In 1976 he took over officially as head of an experimental music laboratory at the Pompidou Center in Paris known acronymically as IRCAM. He has kept a low profile since, shunning most conducting invitations in order to compose in his electronic studio. Has the former enfant terrible, now 60, mellowed? Or does his modernist flame burn as brightly as ever?
American listeners have a chance to judge for themselves. Last week in Los Angeles, Boulez and his crack new-music group, the Ensemble InterContemporain, began a five-city U.S. tour, bringing with them a visionary 45-minute marriage of live performers and computers called Repons (response). It is the first major work by Boulez since 1974, and Repons has propelled him back where he belongs: at the center of music's creative storm.
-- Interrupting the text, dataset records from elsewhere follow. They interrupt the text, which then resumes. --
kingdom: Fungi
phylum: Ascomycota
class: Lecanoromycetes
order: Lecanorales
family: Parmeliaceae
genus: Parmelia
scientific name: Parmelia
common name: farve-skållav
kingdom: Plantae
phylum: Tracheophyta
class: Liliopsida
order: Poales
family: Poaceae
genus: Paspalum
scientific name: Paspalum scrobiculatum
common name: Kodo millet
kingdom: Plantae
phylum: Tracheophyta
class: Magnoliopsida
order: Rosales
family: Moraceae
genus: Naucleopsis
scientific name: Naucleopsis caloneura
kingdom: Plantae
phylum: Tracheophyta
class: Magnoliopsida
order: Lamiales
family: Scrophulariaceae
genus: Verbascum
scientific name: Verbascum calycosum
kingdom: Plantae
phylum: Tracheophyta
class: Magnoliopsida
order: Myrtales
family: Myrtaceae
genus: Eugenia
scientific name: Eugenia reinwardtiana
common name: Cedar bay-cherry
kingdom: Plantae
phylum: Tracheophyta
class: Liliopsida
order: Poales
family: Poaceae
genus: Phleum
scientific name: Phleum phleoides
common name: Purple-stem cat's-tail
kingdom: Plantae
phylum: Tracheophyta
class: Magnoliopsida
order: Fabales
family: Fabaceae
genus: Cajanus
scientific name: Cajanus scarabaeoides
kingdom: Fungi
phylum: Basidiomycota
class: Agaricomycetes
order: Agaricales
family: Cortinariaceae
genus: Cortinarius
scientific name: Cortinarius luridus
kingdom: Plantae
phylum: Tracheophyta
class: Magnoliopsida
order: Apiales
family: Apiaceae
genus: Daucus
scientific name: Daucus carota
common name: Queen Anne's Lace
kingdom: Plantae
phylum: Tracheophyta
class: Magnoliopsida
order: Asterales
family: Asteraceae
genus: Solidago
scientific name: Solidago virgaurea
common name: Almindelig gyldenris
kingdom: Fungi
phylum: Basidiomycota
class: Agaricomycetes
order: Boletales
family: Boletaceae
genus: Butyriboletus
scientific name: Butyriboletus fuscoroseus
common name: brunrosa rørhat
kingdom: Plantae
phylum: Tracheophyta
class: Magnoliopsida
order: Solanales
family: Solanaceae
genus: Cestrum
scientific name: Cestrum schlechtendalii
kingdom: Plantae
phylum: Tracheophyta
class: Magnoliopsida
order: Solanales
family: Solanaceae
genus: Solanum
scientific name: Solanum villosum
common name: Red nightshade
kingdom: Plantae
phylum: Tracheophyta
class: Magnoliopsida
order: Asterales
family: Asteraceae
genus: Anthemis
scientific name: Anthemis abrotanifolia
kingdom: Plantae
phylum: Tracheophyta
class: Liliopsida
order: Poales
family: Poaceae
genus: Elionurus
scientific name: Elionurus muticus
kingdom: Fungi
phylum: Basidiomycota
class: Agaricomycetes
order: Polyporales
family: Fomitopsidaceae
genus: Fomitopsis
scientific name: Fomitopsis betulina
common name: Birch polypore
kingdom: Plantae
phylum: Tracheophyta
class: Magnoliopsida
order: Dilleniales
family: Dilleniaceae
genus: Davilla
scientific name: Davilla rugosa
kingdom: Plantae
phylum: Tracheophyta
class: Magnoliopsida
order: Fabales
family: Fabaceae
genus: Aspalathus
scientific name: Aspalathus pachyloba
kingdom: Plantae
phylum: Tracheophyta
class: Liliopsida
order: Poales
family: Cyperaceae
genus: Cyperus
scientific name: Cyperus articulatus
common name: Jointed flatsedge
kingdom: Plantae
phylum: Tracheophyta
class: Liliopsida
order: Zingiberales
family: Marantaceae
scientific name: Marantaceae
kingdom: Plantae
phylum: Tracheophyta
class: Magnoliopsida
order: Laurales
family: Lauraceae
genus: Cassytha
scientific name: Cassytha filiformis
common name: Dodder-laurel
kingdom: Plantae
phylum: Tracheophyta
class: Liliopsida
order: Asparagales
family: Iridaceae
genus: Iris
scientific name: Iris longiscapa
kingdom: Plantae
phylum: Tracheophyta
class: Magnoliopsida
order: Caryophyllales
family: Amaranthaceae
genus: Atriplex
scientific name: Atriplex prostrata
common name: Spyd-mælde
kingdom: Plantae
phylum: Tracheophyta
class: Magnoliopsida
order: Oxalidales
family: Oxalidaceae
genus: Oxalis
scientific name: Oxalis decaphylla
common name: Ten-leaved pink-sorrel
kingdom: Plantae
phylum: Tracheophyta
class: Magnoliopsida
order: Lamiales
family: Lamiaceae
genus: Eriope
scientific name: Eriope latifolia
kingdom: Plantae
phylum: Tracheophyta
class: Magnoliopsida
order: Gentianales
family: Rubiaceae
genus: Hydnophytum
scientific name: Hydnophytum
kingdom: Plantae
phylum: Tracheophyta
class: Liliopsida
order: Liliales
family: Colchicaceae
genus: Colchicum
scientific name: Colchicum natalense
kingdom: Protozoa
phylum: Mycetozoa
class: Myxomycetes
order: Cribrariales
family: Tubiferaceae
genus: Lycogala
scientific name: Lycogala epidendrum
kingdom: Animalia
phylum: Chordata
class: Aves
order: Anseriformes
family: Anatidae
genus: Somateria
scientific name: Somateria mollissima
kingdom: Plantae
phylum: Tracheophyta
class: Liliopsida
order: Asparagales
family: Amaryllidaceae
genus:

Once a dedicated foe of the French cultural establishment, Boulez has become his country's unofficial musical czar. Such is his clout that the Institut de Recherche et Coordination Acoustique/Musique commands a disproportionate share of the money that the French government spends on music. Boulez has influenced the design of the flexibly configured concert hall at the Cite de la Musique, La Villette, which will become the new site of the Paris Conservatory of Music in 1989. He is also vice president of the board of the new Opera Bastille, which will become the home of the Paris Opera the same year. There will be two theaters in the complex, a 2,700-seat facility for grand opera and a variable 600-to-1,300-seat theater for early operas and experimental works. Boulez's presence is likely to ensure a place for contemporary music on the Opera's roster, but he is quick to deny any further ambitions. "I am simply helping this new institution to be born," he says.
In other words, Boulez is a pragmatist. At the Philharmonic, he gradually broadened his repertoire to include a variety of musical styles; in opera the would-be dynamiter turned out to be an effective Wagnerian. At his brainchild, IRCAM, Boulez's fellow composers have great stylistic latitude. "I cannot make my personal taste the main criterion," he says. "I am more tolerant than my reputation."